Global buffers can be mapped in usermode, the penalty for a bad actor would get magnified as it could kill an unsuspecting other process, which is why I also indicated them as potentially challenging. There is currently also a global buffer lock optimization implemented with system lock. That particular optimization is an enormous win in simple 'get next' processing and cache hits. without that (pre 7.3), every entry into a buffer would at lease convert a lock to up, and down again on exit. with the optimization the system lock guarantees that the right version of bucket data is in the buffer. That is a massive locking (and thus kernel mode or even MPsync time) win.


Hoff> And there's an open question around how beneficial RMS global buffers
Hoff> might be in practice, given current SSD transfer speeds are approaching

Indeed. But that lock optimization I just mentioned is nowadays more important with the caching XFC and faster and faster (caching) IO, for that alone global buffers as a big win.

Hoff> But again, VSI is not in a position to re-architect OpenVMS now, nor in the forseeable future.

**What to do:**
a) According to the global buffer discussion, what does the system lock guarantee when the lock optimization is in place?
b) Reproduce everything in the global buffer discussion from "Hoff> And there's" down to "as a big win.".

Records from a data source:

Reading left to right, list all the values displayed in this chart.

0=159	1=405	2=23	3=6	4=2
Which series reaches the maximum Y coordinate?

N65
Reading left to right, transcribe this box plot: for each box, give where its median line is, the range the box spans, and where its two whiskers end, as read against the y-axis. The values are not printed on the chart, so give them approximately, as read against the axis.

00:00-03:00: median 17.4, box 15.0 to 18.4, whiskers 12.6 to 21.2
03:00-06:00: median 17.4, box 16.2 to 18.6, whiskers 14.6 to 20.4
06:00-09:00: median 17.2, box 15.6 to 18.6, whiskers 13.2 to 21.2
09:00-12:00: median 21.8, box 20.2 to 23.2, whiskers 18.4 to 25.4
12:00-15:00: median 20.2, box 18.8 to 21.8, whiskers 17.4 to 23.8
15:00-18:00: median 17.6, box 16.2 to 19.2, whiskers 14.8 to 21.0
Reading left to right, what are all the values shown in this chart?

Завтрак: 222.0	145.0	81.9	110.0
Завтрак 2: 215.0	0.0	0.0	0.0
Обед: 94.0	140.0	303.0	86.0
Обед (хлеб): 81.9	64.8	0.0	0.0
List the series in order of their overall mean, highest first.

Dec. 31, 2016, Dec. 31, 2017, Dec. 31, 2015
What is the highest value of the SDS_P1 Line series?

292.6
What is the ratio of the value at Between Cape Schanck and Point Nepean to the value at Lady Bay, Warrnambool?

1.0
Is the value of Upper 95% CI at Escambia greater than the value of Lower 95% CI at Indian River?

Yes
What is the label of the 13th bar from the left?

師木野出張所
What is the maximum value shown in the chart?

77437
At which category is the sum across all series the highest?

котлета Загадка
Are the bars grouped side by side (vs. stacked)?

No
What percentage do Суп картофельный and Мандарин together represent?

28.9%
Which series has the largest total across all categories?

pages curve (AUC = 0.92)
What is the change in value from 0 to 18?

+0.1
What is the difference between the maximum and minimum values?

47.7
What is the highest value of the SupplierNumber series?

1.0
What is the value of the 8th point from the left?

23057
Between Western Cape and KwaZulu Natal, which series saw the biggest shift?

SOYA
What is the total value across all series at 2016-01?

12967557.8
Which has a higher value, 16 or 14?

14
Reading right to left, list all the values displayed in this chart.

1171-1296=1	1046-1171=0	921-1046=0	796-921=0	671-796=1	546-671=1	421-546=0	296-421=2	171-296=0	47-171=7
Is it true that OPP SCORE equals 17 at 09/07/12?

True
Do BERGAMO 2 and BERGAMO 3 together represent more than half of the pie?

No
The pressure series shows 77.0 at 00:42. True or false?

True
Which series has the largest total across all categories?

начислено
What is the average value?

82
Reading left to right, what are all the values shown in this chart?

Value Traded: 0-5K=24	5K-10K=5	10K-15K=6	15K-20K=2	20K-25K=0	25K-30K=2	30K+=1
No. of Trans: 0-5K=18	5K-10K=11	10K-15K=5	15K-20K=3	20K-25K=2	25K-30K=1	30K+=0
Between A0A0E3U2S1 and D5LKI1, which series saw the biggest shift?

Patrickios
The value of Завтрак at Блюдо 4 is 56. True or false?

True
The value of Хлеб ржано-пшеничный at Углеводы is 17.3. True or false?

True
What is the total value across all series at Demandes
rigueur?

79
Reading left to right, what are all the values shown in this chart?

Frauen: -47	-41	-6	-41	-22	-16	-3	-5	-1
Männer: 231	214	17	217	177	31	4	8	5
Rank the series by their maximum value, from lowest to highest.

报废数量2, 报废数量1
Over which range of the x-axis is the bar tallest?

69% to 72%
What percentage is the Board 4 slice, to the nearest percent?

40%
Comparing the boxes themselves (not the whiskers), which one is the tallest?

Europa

**Solved tasks:**
a) It guarantees that the right version of bucket data is in the buffer.

b)
Hoff> And there's an open question around how beneficial RMS global buffers
Hoff> might be in practice, given current SSD transfer speeds are approaching

Indeed. But that lock optimization I just mentioned is nowadays more important with the caching XFC and faster and faster (caching) IO, for that alone global buffers as a big win.